■ **WHAT THE TASK REQUIRES**
Which lines of the data hold the word "marked"? Copy all of them.

■ **GIVEN RECORDS**

============

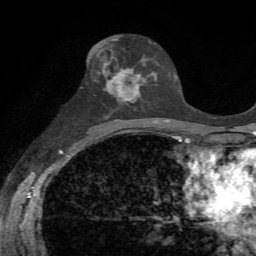
Breast MRI, one axial slice. Slice 35 of 72 in the series (ordered by position). Cropped to one breast. Dynamic contrast-enhanced series, time point 2 of 7 at this slice position (early post-contrast). 1.5 T. TE 4.3 ms, TR 8.7 ms. 2.2 mm slice thickness. 256 × 256 image matrix. Female patient.
Structures marked on this image (semi-automatically segmented with operator editing):
- enhancing-tissue mask used for the functional tumour volume (all voxels passing the contrast-enhancement thresholds inside the analysis volume; usually the tumour): bounding box (x1, y1, x2, y2) in pixels: (100, 51, 150, 104)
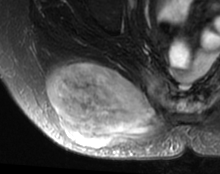
MRI of an extremity soft-tissue mass, one axial slice. Slice 27 of 63 in the series (ordered by position). T2-weighted fat-saturated. MR volume resampled by the dataset authors to the PET/CT grid (not the native acquisition matrix). 3.27 mm slice thickness. 220 × 174 image matrix, field of view 215 × 170 mm. Female patient. Case-level facts recorded for this patient, not image findings: histological type: spindle cell suggestive of myxofibrosarcoma; grade: intermediate; site of the primary tumour: right buttock.
Structures marked on this image (expert contour drawn on MRI and transferred to this co-registered scan by the dataset authors):
- gross tumour volume (mass): bounding box [x1, y1, x2, y2] px = [47, 61, 164, 147]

============

■ **RESULT OF THE TASK**
Structures marked on this image (semi-automatically segmented with operator editing):
Structures marked on this image (expert contour drawn on MRI and transferred to this co-registered scan by the dataset authors):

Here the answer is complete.